Task instructions: Produce a verbatim copy of the data below that contains no pictures.
(Beginning of Data in this exercise)
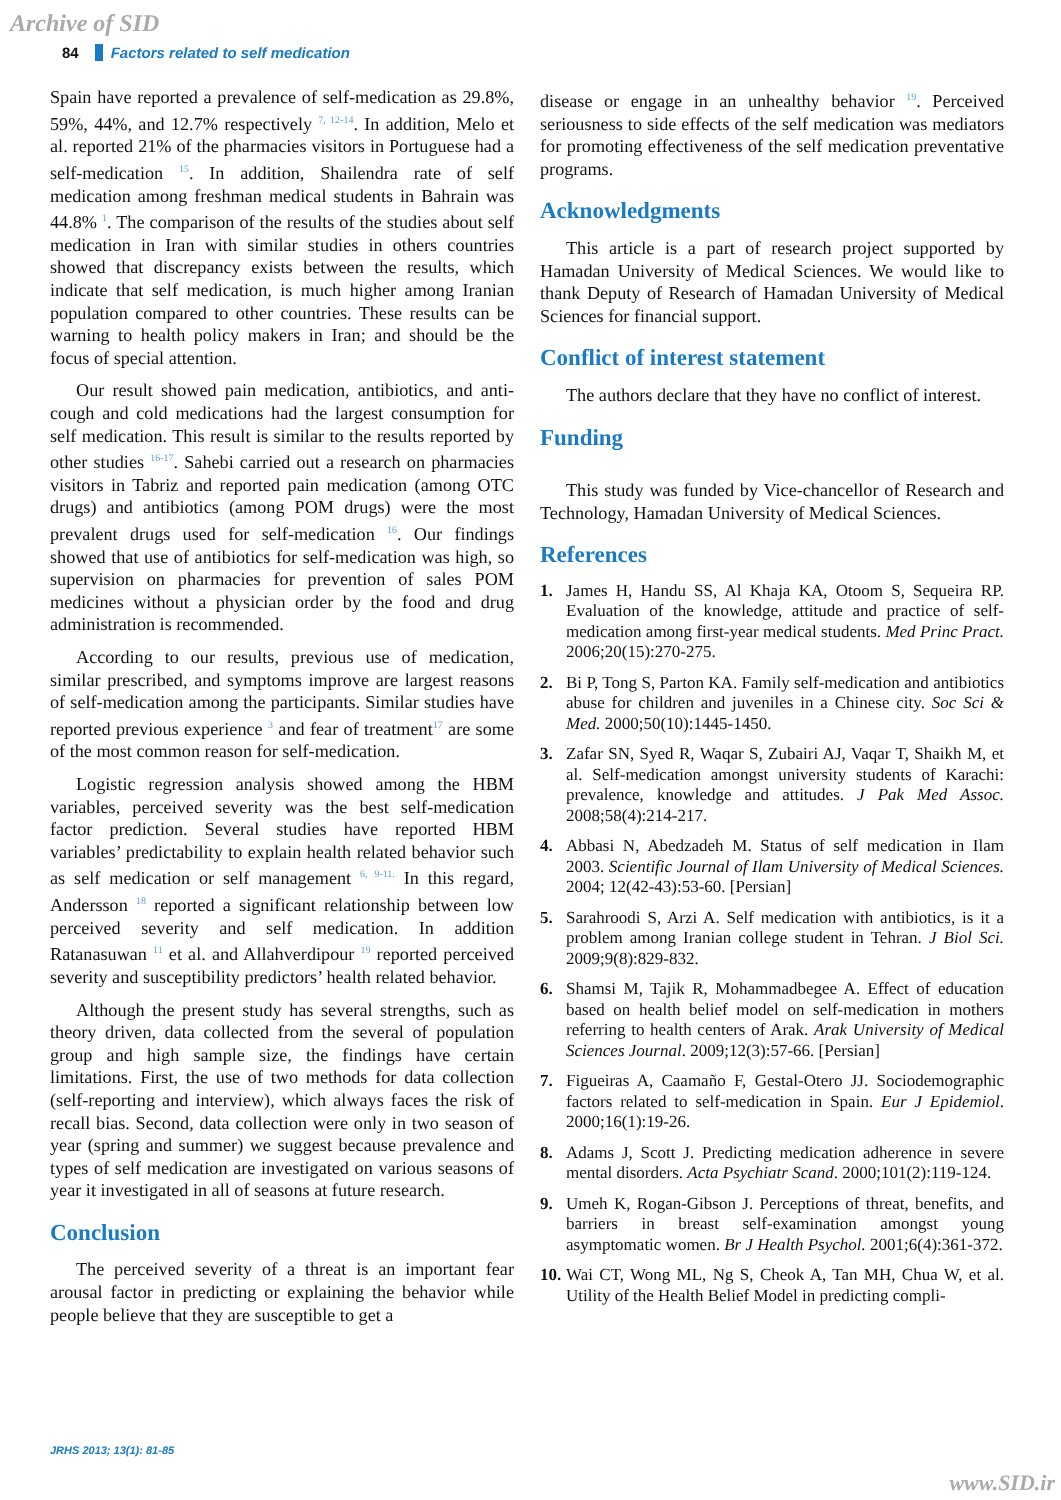Archive of SID
84 Factors related to self medication
Spain have reported a prevalence of self-medication as 29.8%, 59%, 44%, and 12.7% respectively <sup>7, 12-14</sup>. In addition, Melo et al. reported 21% of the pharmacies visitors in Portuguese had a self-medication <sup>15</sup>. In addition, Shailendra rate of self medication among freshman medical students in Bahrain was 44.8% <sup>1</sup>. The comparison of the results of the studies about self medication in Iran with similar studies in others countries showed that discrepancy exists between the results, which indicate that self medication, is much higher among Iranian population compared to other countries. These results can be warning to health policy makers in Iran; and should be the focus of special attention.
Our result showed pain medication, antibiotics, and anti-cough and cold medications had the largest consumption for self medication. This result is similar to the results reported by other studies <sup>16-17</sup>. Sahebi carried out a research on pharmacies visitors in Tabriz and reported pain medication (among OTC drugs) and antibiotics (among POM drugs) were the most prevalent drugs used for self-medication <sup>16</sup>. Our findings showed that use of antibiotics for self-medication was high, so supervision on pharmacies for prevention of sales POM medicines without a physician order by the food and drug administration is recommended.
According to our results, previous use of medication, similar prescribed, and symptoms improve are largest reasons of self-medication among the participants. Similar studies have reported previous experience <sup>3</sup> and fear of treatment<sup>17</sup> are some of the most common reason for self-medication.
Logistic regression analysis showed among the HBM variables, perceived severity was the best self-medication factor prediction. Several studies have reported HBM variables’ predictability to explain health related behavior such as self medication or self management <sup>6, 9-11.</sup> In this regard, Andersson <sup>18</sup> reported a significant relationship between low perceived severity and self medication. In addition Ratanasuwan <sup>11</sup> et al. and Allahverdipour <sup>19</sup> reported perceived severity and susceptibility predictors’ health related behavior.
Although the present study has several strengths, such as theory driven, data collected from the several of population group and high sample size, the findings have certain limitations. First, the use of two methods for data collection (self-reporting and interview), which always faces the risk of recall bias. Second, data collection were only in two season of year (spring and summer) we suggest because prevalence and types of self medication are investigated on various seasons of year it investigated in all of seasons at future research.
Conclusion
The perceived severity of a threat is an important fear arousal factor in predicting or explaining the behavior while people believe that they are susceptible to get a
disease or engage in an unhealthy behavior <sup>19</sup>. Perceived seriousness to side effects of the self medication was mediators for promoting effectiveness of the self medication preventative programs.
Acknowledgments
This article is a part of research project supported by Hamadan University of Medical Sciences. We would like to thank Deputy of Research of Hamadan University of Medical Sciences for financial support.
Conflict of interest statement
The authors declare that they have no conflict of interest.
Funding
This study was funded by Vice-chancellor of Research and Technology, Hamadan University of Medical Sciences.
References
1. James H, Handu SS, Al Khaja KA, Otoom S, Sequeira RP. Evaluation of the knowledge, attitude and practice of self-medication among first-year medical students. Med Princ Pract. 2006;20(15):270-275.
2. Bi P, Tong S, Parton KA. Family self-medication and antibiotics abuse for children and juveniles in a Chinese city. Soc Sci & Med. 2000;50(10):1445-1450.
3. Zafar SN, Syed R, Waqar S, Zubairi AJ, Vaqar T, Shaikh M, et al. Self-medication amongst university students of Karachi: prevalence, knowledge and attitudes. J Pak Med Assoc. 2008;58(4):214-217.
4. Abbasi N, Abedzadeh M. Status of self medication in Ilam 2003. Scientific Journal of Ilam University of Medical Sciences. 2004; 12(42-43):53-60. [Persian]
5. Sarahroodi S, Arzi A. Self medication with antibiotics, is it a problem among Iranian college student in Tehran. J Biol Sci. 2009;9(8):829-832.
6. Shamsi M, Tajik R, Mohammadbegee A. Effect of education based on health belief model on self-medication in mothers referring to health centers of Arak. Arak University of Medical Sciences Journal. 2009;12(3):57-66. [Persian]
7. Figueiras A, Caamaño F, Gestal-Otero JJ. Sociodemographic factors related to self-medication in Spain. Eur J Epidemiol. 2000;16(1):19-26.
8. Adams J, Scott J. Predicting medication adherence in severe mental disorders. Acta Psychiatr Scand. 2000;101(2):119-124.
9. Umeh K, Rogan-Gibson J. Perceptions of threat, benefits, and barriers in breast self-examination amongst young asymptomatic women. Br J Health Psychol. 2001;6(4):361-372.
10. Wai CT, Wong ML, Ng S, Cheok A, Tan MH, Chua W, et al. Utility of the Health Belief Model in predicting compli-
JRHS 2013; 13(1): 81-85
www.SID.ir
(End of Data in this exercise)
Solution:
Archive of SID
84 Factors related to self medication
Spain have reported a prevalence of self-medication as 29.8%, 59%, 44%, and 12.7% respectively <sup>7, 12-14</sup>. In addition, Melo et al. reported 21% of the pharmacies visitors in Portuguese had a self-medication <sup>15</sup>. In addition, Shailendra rate of self medication among freshman medical students in Bahrain was 44.8% <sup>1</sup>. The comparison of the results of the studies about self medication in Iran with similar studies in others countries showed that discrepancy exists between the results, which indicate that self medication, is much higher among Iranian population compared to other countries. These results can be warning to health policy makers in Iran; and should be the focus of special attention.
Our result showed pain medication, antibiotics, and anti-cough and cold medications had the largest consumption for self medication. This result is similar to the results reported by other studies <sup>16-17</sup>. Sahebi carried out a research on pharmacies visitors in Tabriz and reported pain medication (among OTC drugs) and antibiotics (among POM drugs) were the most prevalent drugs used for self-medication <sup>16</sup>. Our findings showed that use of antibiotics for self-medication was high, so supervision on pharmacies for prevention of sales POM medicines without a physician order by the food and drug administration is recommended.
According to our results, previous use of medication, similar prescribed, and symptoms improve are largest reasons of self-medication among the participants. Similar studies have reported previous experience <sup>3</sup> and fear of treatment<sup>17</sup> are some of the most common reason for self-medication.
Logistic regression analysis showed among the HBM variables, perceived severity was the best self-medication factor prediction. Several studies have reported HBM variables’ predictability to explain health related behavior such as self medication or self management <sup>6, 9-11.</sup> In this regard, Andersson <sup>18</sup> reported a significant relationship between low perceived severity and self medication. In addition Ratanasuwan <sup>11</sup> et al. and Allahverdipour <sup>19</sup> reported perceived severity and susceptibility predictors’ health related behavior.
Although the present study has several strengths, such as theory driven, data collected from the several of population group and high sample size, the findings have certain limitations. First, the use of two methods for data collection (self-reporting and interview), which always faces the risk of recall bias. Second, data collection were only in two season of year (spring and summer) we suggest because prevalence and types of self medication are investigated on various seasons of year it investigated in all of seasons at future research.
Conclusion
The perceived severity of a threat is an important fear arousal factor in predicting or explaining the behavior while people believe that they are susceptible to get a
disease or engage in an unhealthy behavior <sup>19</sup>. Perceived seriousness to side effects of the self medication was mediators for promoting effectiveness of the self medication preventative programs.
Acknowledgments
This article is a part of research project supported by Hamadan University of Medical Sciences. We would like to thank Deputy of Research of Hamadan University of Medical Sciences for financial support.
Conflict of interest statement
The authors declare that they have no conflict of interest.
Funding
This study was funded by Vice-chancellor of Research and Technology, Hamadan University of Medical Sciences.
References
1. James H, Handu SS, Al Khaja KA, Otoom S, Sequeira RP. Evaluation of the knowledge, attitude and practice of self-medication among first-year medical students. Med Princ Pract. 2006;20(15):270-275.
2. Bi P, Tong S, Parton KA. Family self-medication and antibiotics abuse for children and juveniles in a Chinese city. Soc Sci & Med. 2000;50(10):1445-1450.
3. Zafar SN, Syed R, Waqar S, Zubairi AJ, Vaqar T, Shaikh M, et al. Self-medication amongst university students of Karachi: prevalence, knowledge and attitudes. J Pak Med Assoc. 2008;58(4):214-217.
4. Abbasi N, Abedzadeh M. Status of self medication in Ilam 2003. Scientific Journal of Ilam University of Medical Sciences. 2004; 12(42-43):53-60. [Persian]
5. Sarahroodi S, Arzi A. Self medication with antibiotics, is it a problem among Iranian college student in Tehran. J Biol Sci. 2009;9(8):829-832.
6. Shamsi M, Tajik R, Mohammadbegee A. Effect of education based on health belief model on self-medication in mothers referring to health centers of Arak. Arak University of Medical Sciences Journal. 2009;12(3):57-66. [Persian]
7. Figueiras A, Caamaño F, Gestal-Otero JJ. Sociodemographic factors related to self-medication in Spain. Eur J Epidemiol. 2000;16(1):19-26.
8. Adams J, Scott J. Predicting medication adherence in severe mental disorders. Acta Psychiatr Scand. 2000;101(2):119-124.
9. Umeh K, Rogan-Gibson J. Perceptions of threat, benefits, and barriers in breast self-examination amongst young asymptomatic women. Br J Health Psychol. 2001;6(4):361-372.
10. Wai CT, Wong ML, Ng S, Cheok A, Tan MH, Chua W, et al. Utility of the Health Belief Model in predicting compli-
JRHS 2013; 13(1): 81-85
www.SID.ir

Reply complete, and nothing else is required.